Banks probably charge a lot less to those moving hundreds of millions around. But the people/businesses occasionally moving around $1000-$1m have been getting shafted for an eternity.
SMS is very popular in the US for historical reasons. Many users in other countries (like India) moved to products like Whatsapp because their cell phone plans charged per message but US phone plans have had free SMS pricing for years so we've never had a push here. iPhone is market leader in the US so iMessageis also heavily used since its default for SMS between iOS users.
Interesting. In UK it was common (and still has I think?) for contracts/deals to include lots of free SMS texts but even then most people have readily moved to WhatsApp, Messenger etc.
In my mind texts quickly became like voicemails, something older people would use cause that's what they know but not something I'd want to use regularly if given the option.
Part of the reason UK switched over quickly is because of much higher international texting needs which these apps also neatly solve. Your average American just straight up does not need international messaging capability
I’d find this surprising! I’m probably the only person I know who frequently messages (via iMessage nonetheless) with foreign contacts. In addition I’m pretty sure cross-state comms in the USA are treated like international comms are in Europe but I could well be wrong on this point (and as per xkcd[1] I’m sure we’ll find out soon if I am)!
The UK rolled probably rolled out free SMS texts later than the US; the US was one of the first markets that rolled it out. I don't know when whatsapp rolled out there but I'm guessing it pre dates unlimited SMS being ubiquitious.
iMessage has pretty much the same feature set as Whatsapp so US users don't really have a reason to migrate at this point.
We had free texts before iPhones nevermind WhatsApp. Not unlimited but hundreds of SMSs a month was common. That said another thread here implied that carriers included MMS messages in free texts, not just SMS? If so that might explain as MMS aren't free in my experience.
I stopped using door dash when I watched multiple delivery drivers go pick up my food, sit and wait for a bit, drive in the wrong direction, pick up food from another restaurant, drive in the wrong direction to another location, then deliver my cold food.

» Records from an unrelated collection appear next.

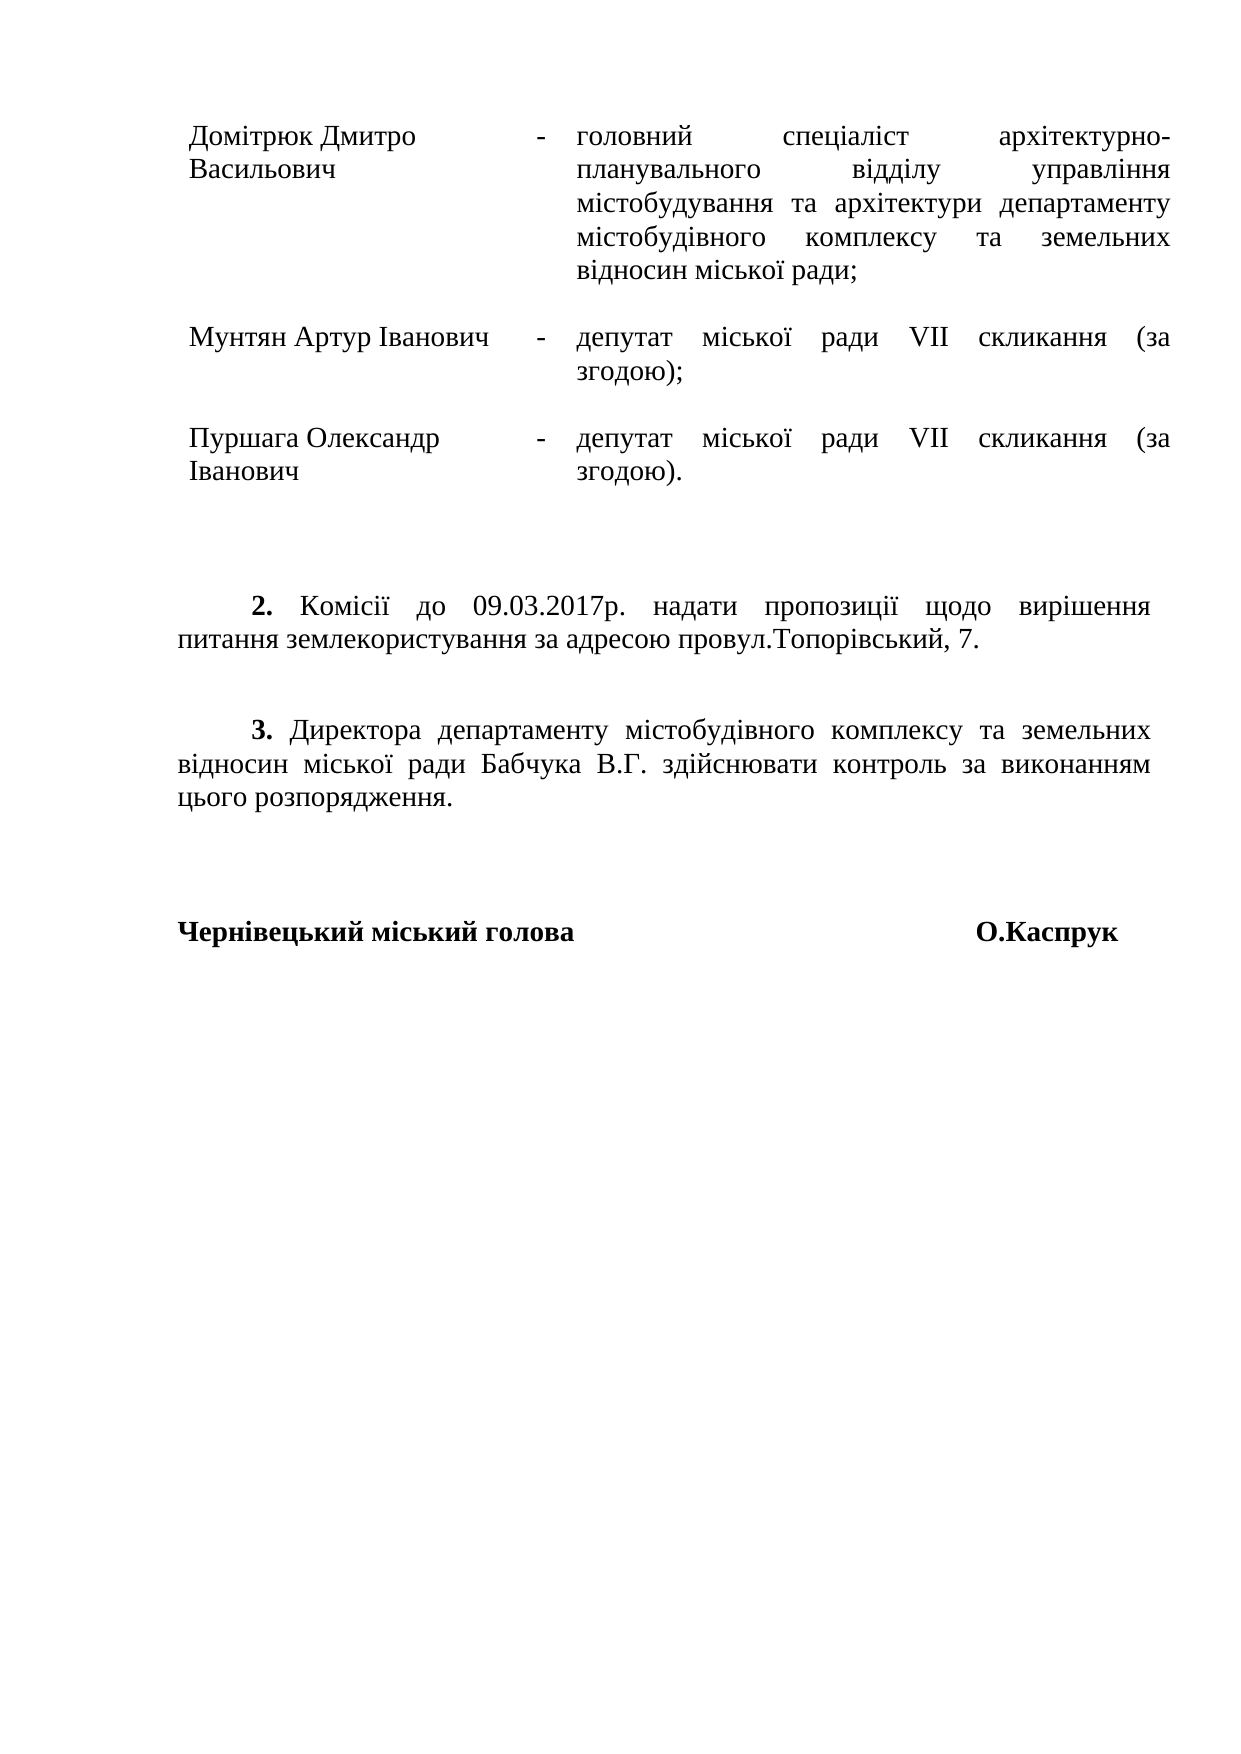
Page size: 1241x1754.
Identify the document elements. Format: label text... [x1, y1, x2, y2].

text Чернівецький міський голова О.Каспрук [177, 914, 1152, 947]
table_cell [177, 118, 525, 521]
text 3. Директора департаменту містобудівного комплексу та земельних відносин міської ради Бабчука В.Г. здійснювати контроль за виконанням цього розпорядження. [177, 712, 1152, 813]
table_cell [565, 118, 1182, 521]
text 2. Комісії до 09.03.2017р. надати пропозиції щодо вирішення питання землекористування за адресою провул.Топорівський, 7. [177, 588, 1152, 655]
table_cell - - - - [525, 118, 565, 521]
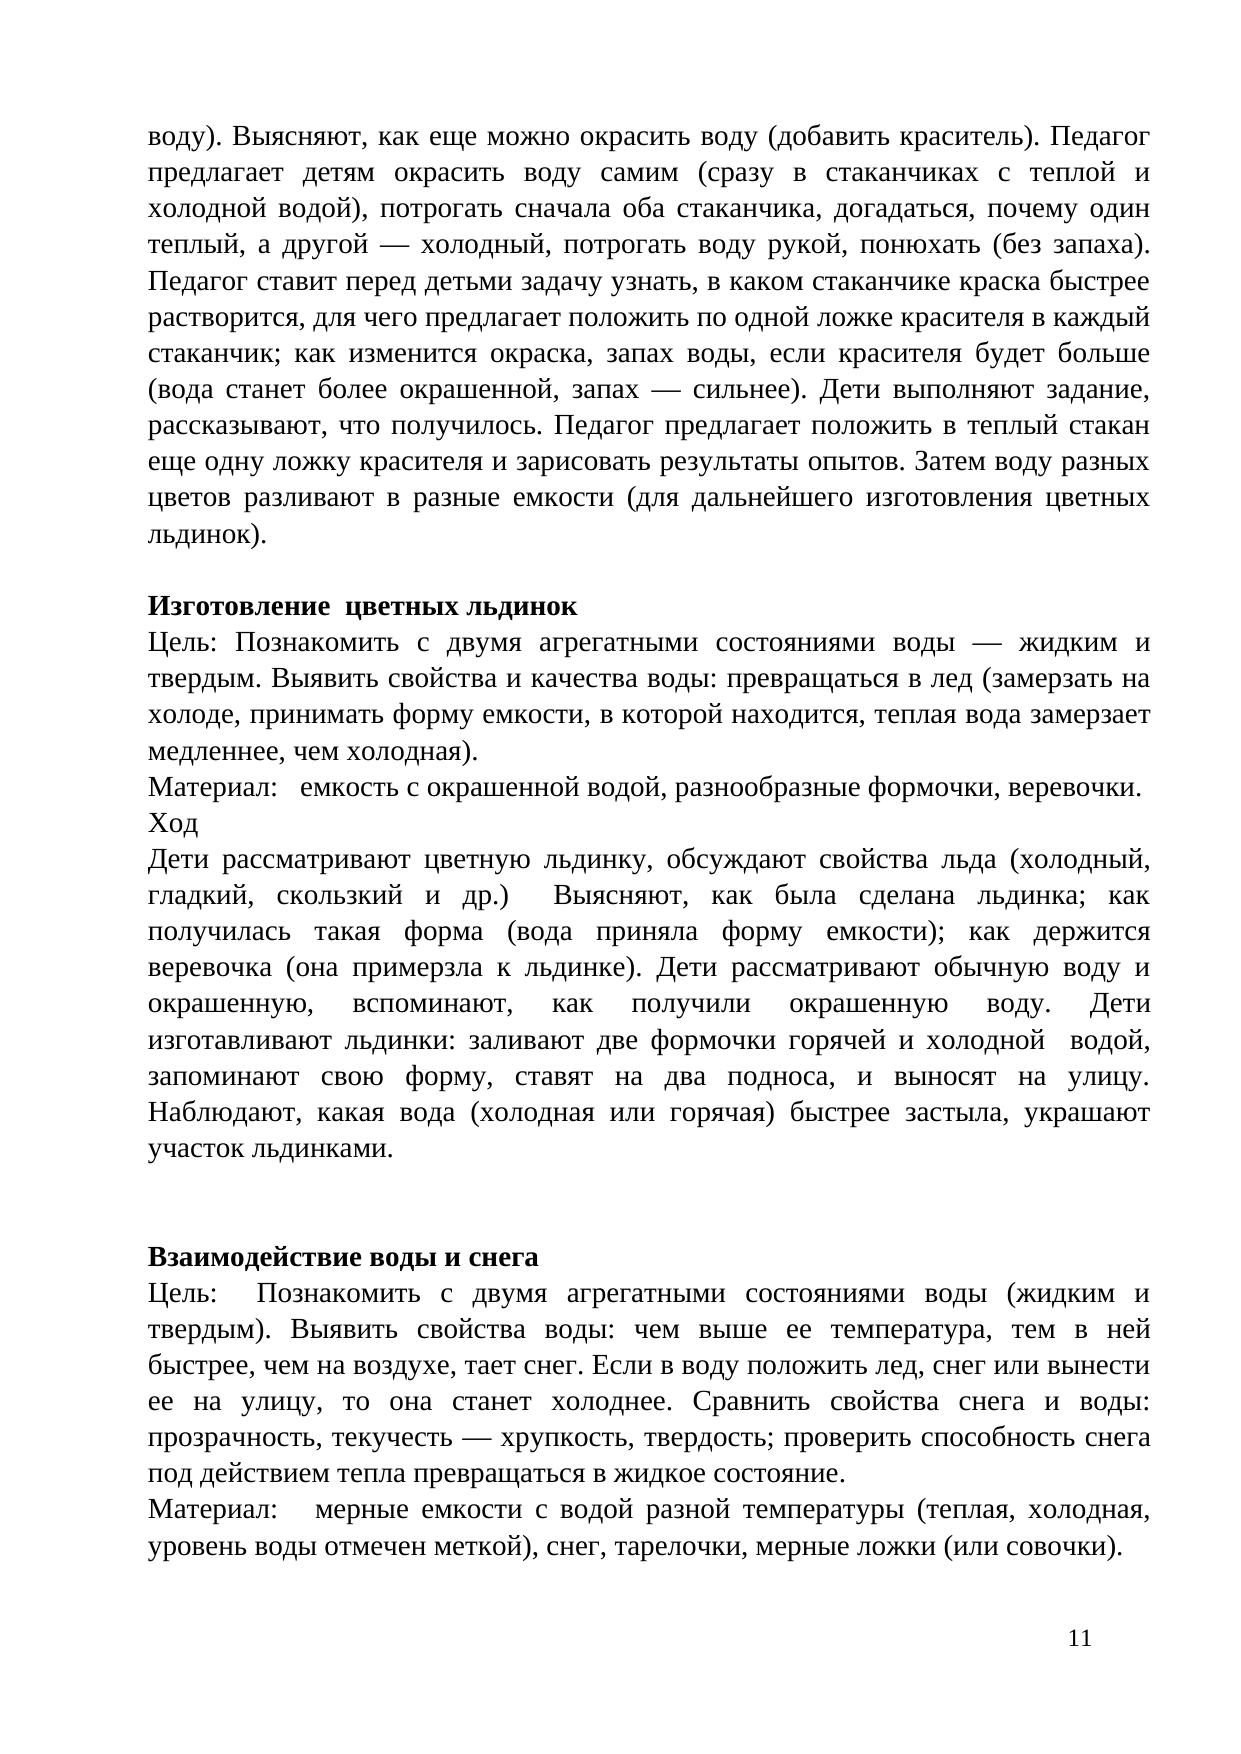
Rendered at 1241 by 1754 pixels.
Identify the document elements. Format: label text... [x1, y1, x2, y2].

It clarifies this in the 2nd paragraph:
"sites in Texas have emitted double the amount of the gas than in New Mexico, per unit of production, since 2019"
How is search index a moat? It's hard to build, yes, but there is no moat here and anyone can build it as long as they have infra, talent and money.

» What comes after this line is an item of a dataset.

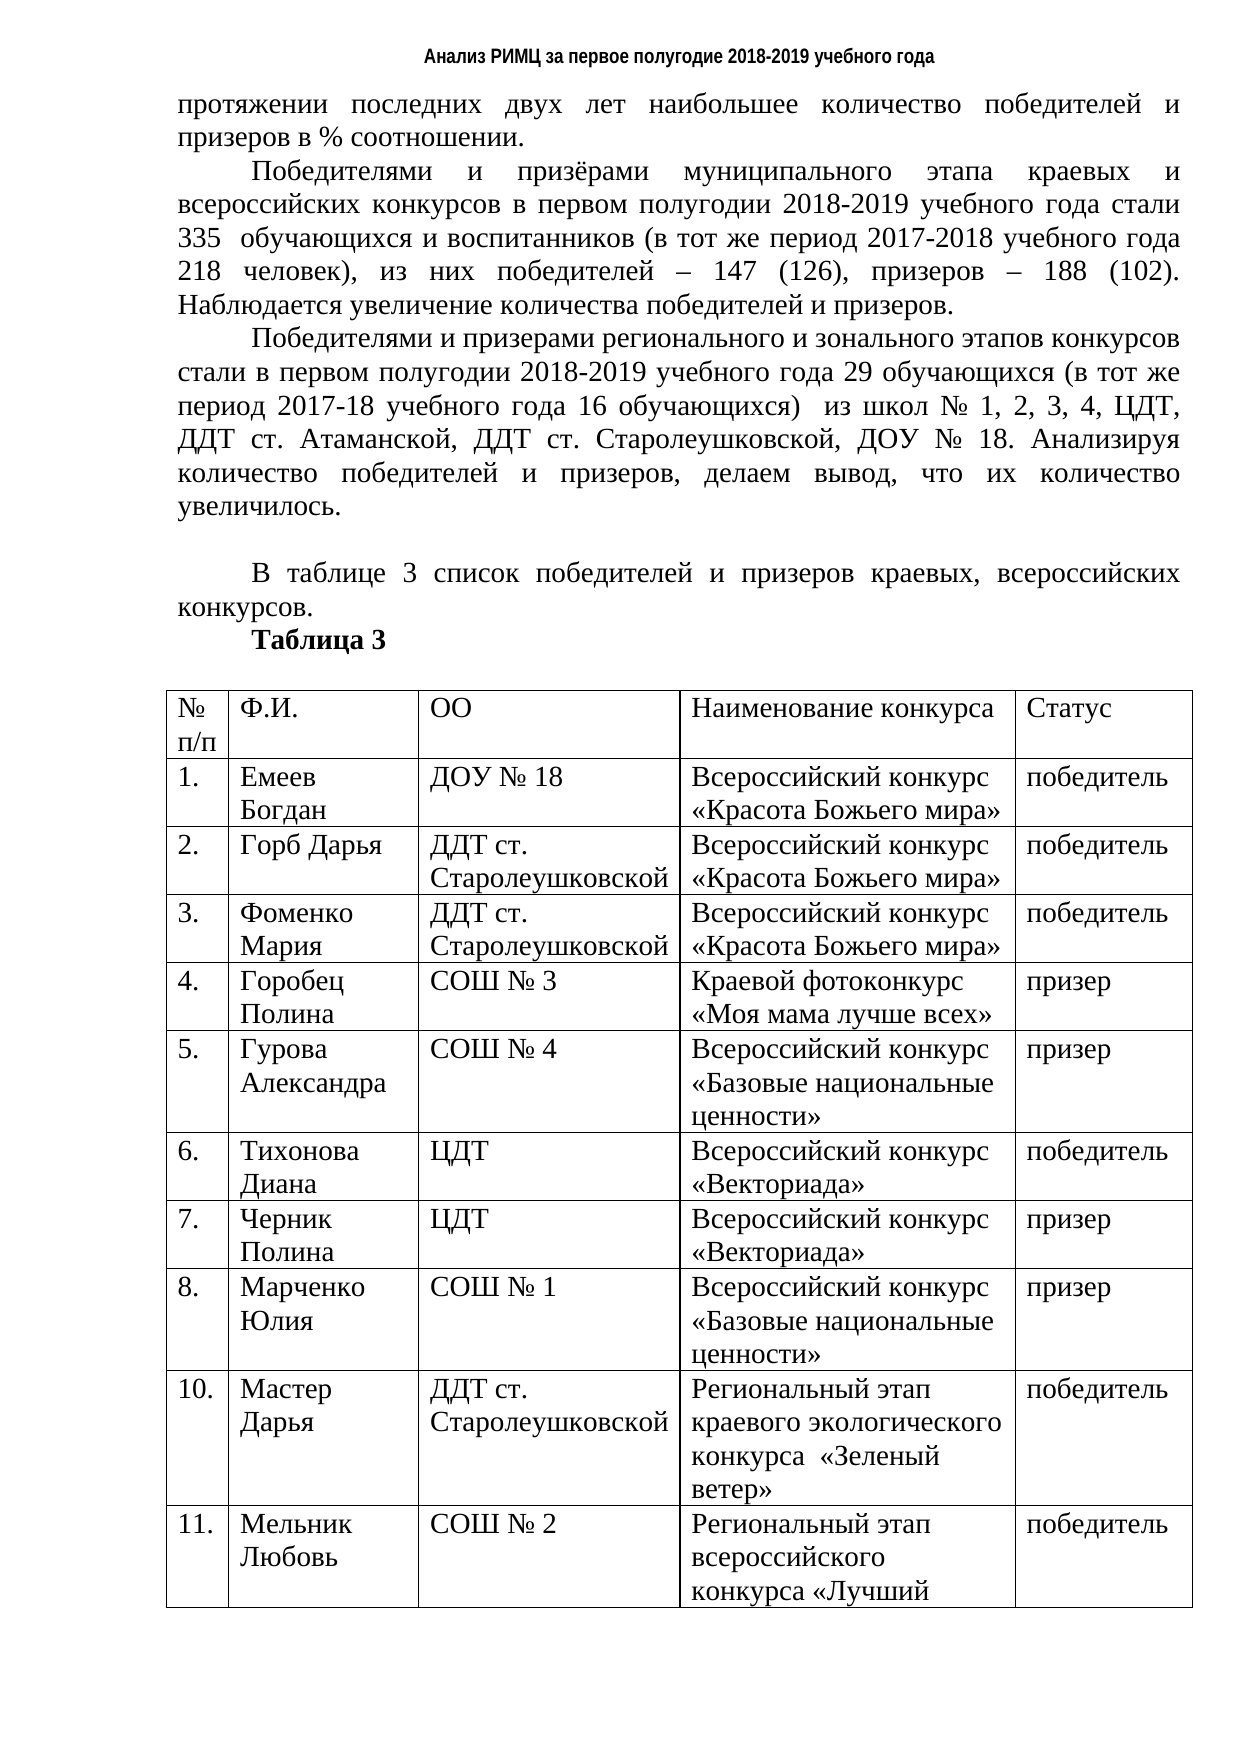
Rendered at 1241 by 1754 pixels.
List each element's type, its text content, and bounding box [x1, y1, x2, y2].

Also for Apple while I am not sure, but looking at the Android phones there is hardly any feature of Apple which hasn't been covered by some Android phone, so I don't think IP is an issue. It's just that overall quality is much more consistent for Apple across generations that it has built a good brand.
I don’t think you understand how moat is used in this context. A moat isn’t impossible to cross, just harder to cross than a lawn. Also, I don’t think you can saw two features are the same unless the quality is the same. Two sms apps are not equal if one of them occasionally fails to send/receive messages.
I agree that postman has a moat. I think it’s important to say that every company has a moat in that they’re organized, located somewhere, and have customers. The size of the moat varies. We can treat a moat as a scalar value of dollars to cross.
Every company also has a valuation, either through public markets, private markets, or discounted cash flows.
A house cleaning company has a moat of trained cleaners, existing client generation process, goodwill of existing clients, etc. If the value of their discounted cash flows exceed the cost of crossing their moat, they are vulnerable.
The argument is that crossing postman’s moat would cost much less than their private valuation, and their future roadmap is unlikely to build a moat that is significantly harder to cross.
The advantage of Bruno (and the VS code plugin) that storing data in "just a file" is friendly to keeping a local copy, and also to sharing, reviewing and versioning with existing tools (git).
Not "weird" -- that's literally the operational model of VC. It is all about increasing the valuation of the invested company, as quickly as possible, and then selling it while the evaluation is high. Once a company gets VC investment, this is the only route that matters (unless the board somehow resists the dominance of the VC shareholders, which is extremely difficult to achieve).
I moved out of a scientist role into software engineering specifically because I hated the long feedback cycles. My research feedback cycle would be 5-10 years.